The A-320 which crashed into the trees in France was performing a
fly-by demonstration, by a line pilot, not an Airbus test or demo
pilot. The profile was to fly by at 500 feet. The aircraft was below
100 feet. This is significant to the incident (and not just because
that is where we find trees). In the Airbus the computers have a group
of flight control protections collectively known as "Laws". In Normal
Law there is a low-speed, high AOA protection known as Alpha-Floor.
Alpha-Floor is reached somewhere below Vls (the lowest speed the
aircraft will fly with autopilot/autothrust on and sidestick in
neutral), and prior to Alpha-Max (maximum AOA).
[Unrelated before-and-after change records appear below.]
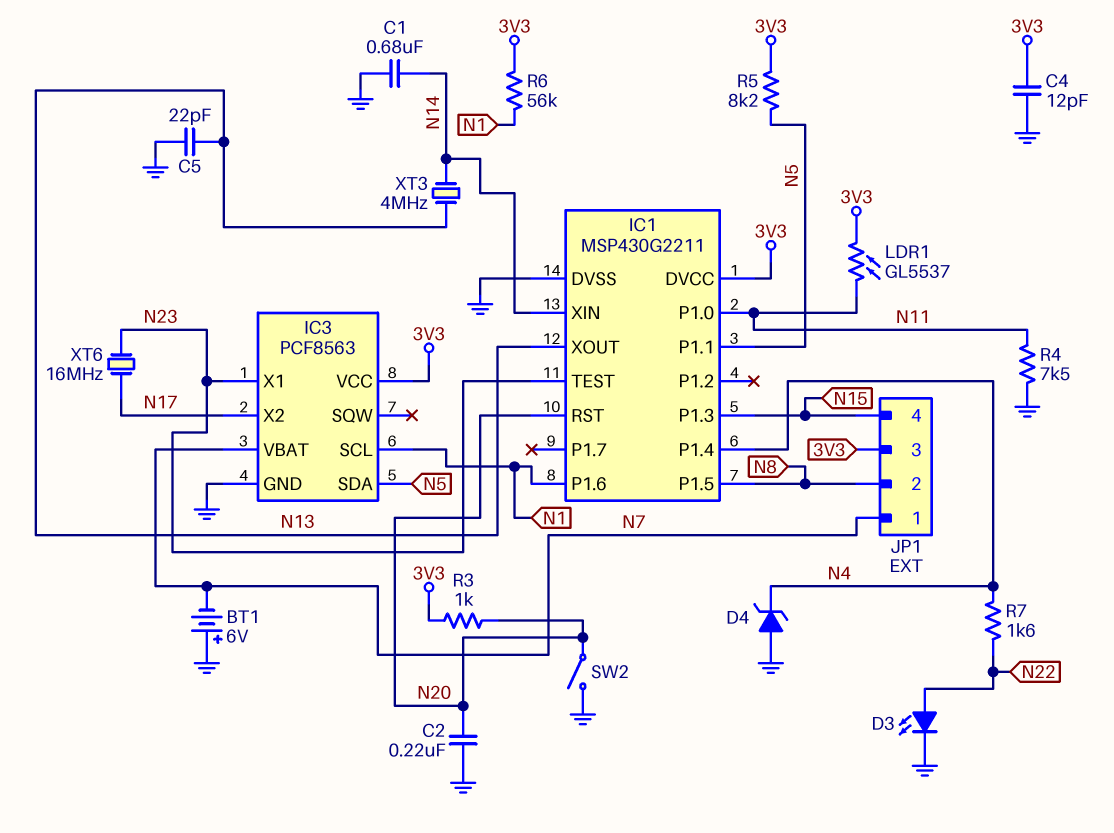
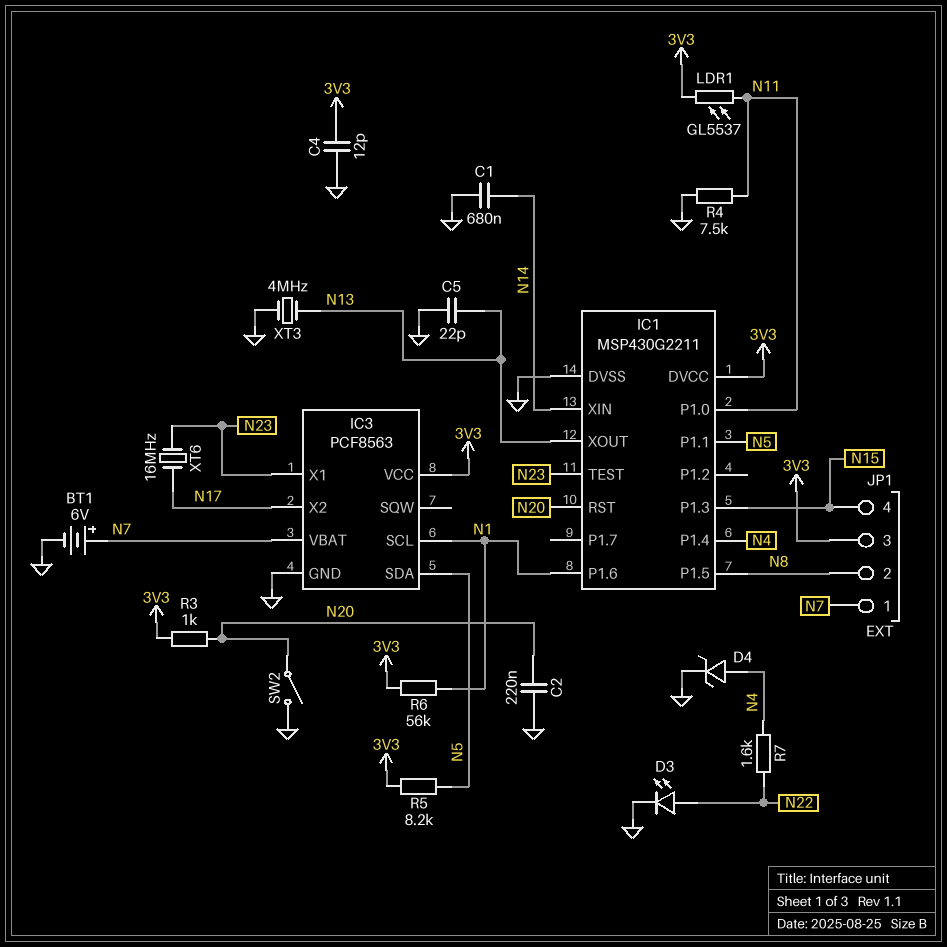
BT1: 6V (plus GND, minus N7) -> 6V (plus N7, minus GND)
D4: zener (A GND, K N4) -> zener (A N4, K GND)
XT3: 4MHz (N13, N14) -> 4MHz (GND, N13)

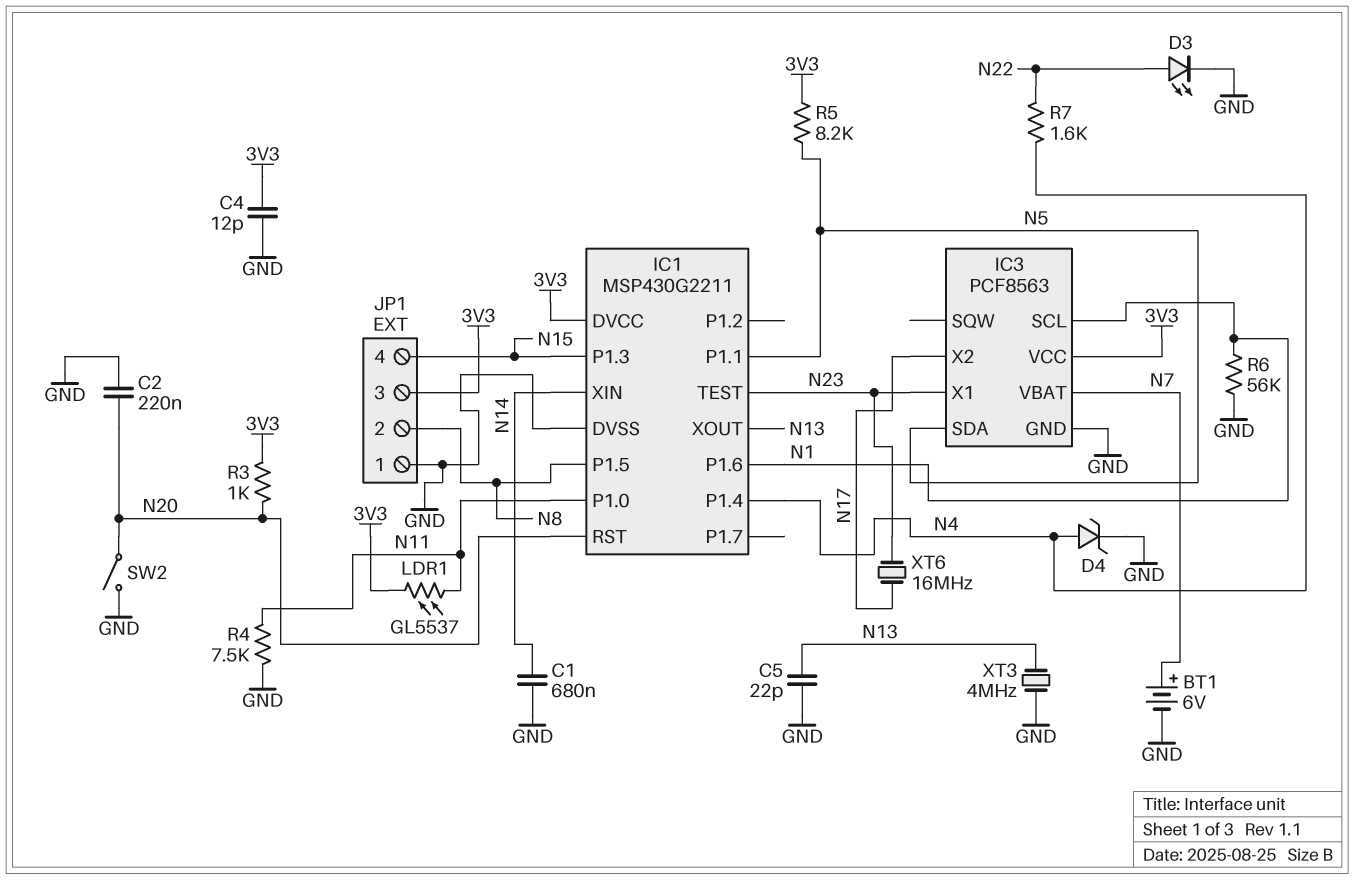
JP1 pin 1: N7 -> GND
R6: 56k (3V3, N1) -> 56k (GND, N1)

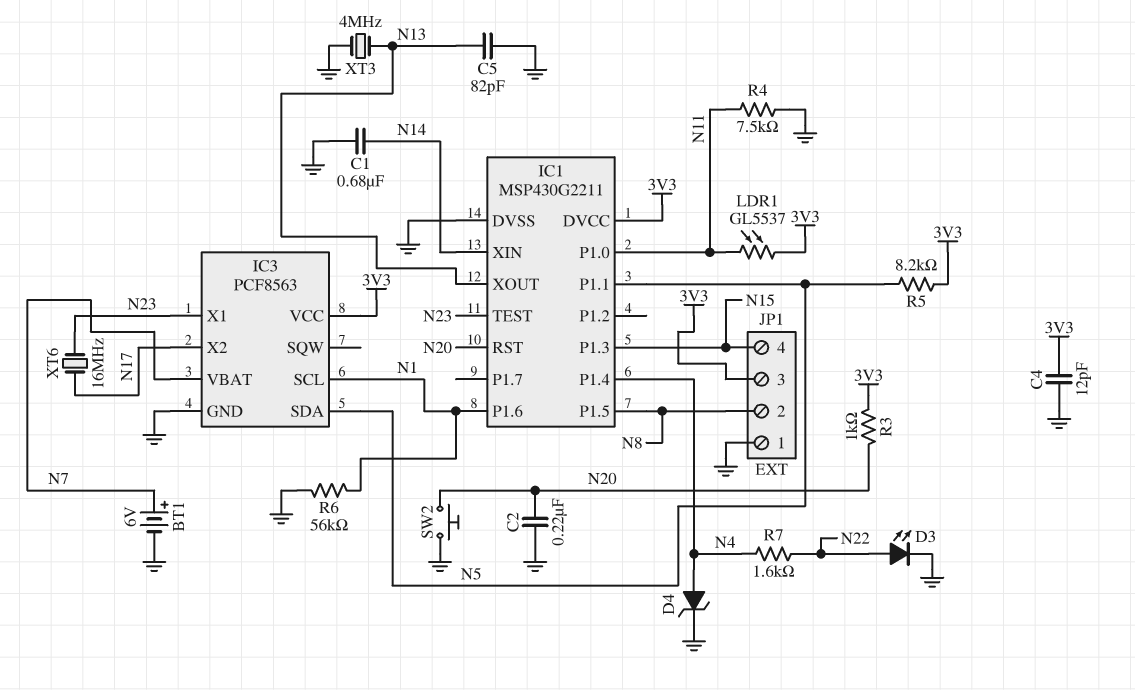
C5: 22pF (GND, N13) -> 82pF (GND, N13)
SW2: switch (GND, N20) -> button (GND, N20)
At Alpha-Floor the
autothrust commands TOGA power, and regardless of how much you pull
back on the sidestick, the aircraft will not decelerate below
Alpha-Max. It will just mush along at TOGA power until it runs out of
gas or the pilot lowers the nose to accelerate.

The problem is, Alpha-Floor is not available between 100' and
touchdown - otherwise you could never land! The pilot was expecting
Alpha-Floor, but being too low, it did not happen. By the time he
realized his error, he applied power, but it was too late. You can, in
fact, hear the engines spooling up just prior to his impact with the
trees in the video we show in class.


From what you say here, it does not appear autothrottle was engaged (which also
correlates with other descriptions I've read) -- apparently, the pilot manually
moved the throttles from idle to Max. Is this true?

Is Alpha-Max the stall AOA, or something less? Is there any "emergency
override" that will engage the autothrottle when approaching Alpha-Max?